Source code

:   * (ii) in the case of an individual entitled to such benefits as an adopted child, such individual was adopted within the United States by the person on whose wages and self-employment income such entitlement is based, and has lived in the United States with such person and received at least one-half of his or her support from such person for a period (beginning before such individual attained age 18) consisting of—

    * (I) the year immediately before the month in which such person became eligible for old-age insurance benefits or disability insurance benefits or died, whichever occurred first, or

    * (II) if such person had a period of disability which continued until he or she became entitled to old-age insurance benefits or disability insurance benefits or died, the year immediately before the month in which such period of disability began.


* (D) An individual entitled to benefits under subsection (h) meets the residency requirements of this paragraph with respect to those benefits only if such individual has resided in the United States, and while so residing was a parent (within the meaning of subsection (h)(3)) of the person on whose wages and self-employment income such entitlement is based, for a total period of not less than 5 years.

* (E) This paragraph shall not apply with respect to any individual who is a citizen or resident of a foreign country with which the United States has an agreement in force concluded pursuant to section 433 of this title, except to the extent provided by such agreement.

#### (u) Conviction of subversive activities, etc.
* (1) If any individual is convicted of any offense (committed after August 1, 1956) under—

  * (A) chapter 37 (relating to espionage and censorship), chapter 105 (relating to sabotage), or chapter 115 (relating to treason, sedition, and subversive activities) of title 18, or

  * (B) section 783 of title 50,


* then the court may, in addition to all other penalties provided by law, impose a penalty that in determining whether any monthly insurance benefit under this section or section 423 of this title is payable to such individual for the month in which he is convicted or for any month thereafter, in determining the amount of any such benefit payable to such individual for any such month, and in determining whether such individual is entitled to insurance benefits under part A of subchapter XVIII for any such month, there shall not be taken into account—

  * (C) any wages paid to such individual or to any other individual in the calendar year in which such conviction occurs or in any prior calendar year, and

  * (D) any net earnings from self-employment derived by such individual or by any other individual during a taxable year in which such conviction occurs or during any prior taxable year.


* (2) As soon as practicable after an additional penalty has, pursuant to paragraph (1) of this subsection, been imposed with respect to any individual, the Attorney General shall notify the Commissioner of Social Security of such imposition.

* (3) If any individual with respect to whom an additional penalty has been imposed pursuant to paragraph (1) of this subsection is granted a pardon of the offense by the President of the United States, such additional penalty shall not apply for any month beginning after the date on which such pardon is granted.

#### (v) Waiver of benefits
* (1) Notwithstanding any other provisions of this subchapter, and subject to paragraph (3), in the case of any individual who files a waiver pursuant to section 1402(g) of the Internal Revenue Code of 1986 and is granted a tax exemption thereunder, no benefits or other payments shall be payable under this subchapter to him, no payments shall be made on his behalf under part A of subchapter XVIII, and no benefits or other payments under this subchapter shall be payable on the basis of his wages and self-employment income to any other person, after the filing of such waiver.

□ □ □ □ □ □ □

What lines in the listing above contain the word "wages"? Show each one.

Response to the task:
:   * (ii) in the case of an individual entitled to such benefits as an adopted child, such individual was adopted within the United States by the person on whose wages and self-employment income such entitlement is based, and has lived in the United States with such person and received at least one-half of his or her support from such person for a period (beginning before such individual attained age 18) consisting of—
* (D) An individual entitled to benefits under subsection (h) meets the residency requirements of this paragraph with respect to those benefits only if such individual has resided in the United States, and while so residing was a parent (within the meaning of subsection (h)(3)) of the person on whose wages and self-employment income such entitlement is based, for a total period of not less than 5 years.
  * (C) any wages paid to such individual or to any other individual in the calendar year in which such conviction occurs or in any prior calendar year, and
* (1) Notwithstanding any other provisions of this subchapter, and subject to paragraph (3), in the case of any individual who files a waiver pursuant to section 1402(g) of the Internal Revenue Code of 1986 and is granted a tax exemption thereunder, no benefits or other payments shall be payable under this subchapter to him, no payments shall be made on his behalf under part A of subchapter XVIII, and no benefits or other payments under this subchapter shall be payable on the basis of his wages and self-employment income to any other person, after the filing of such waiver.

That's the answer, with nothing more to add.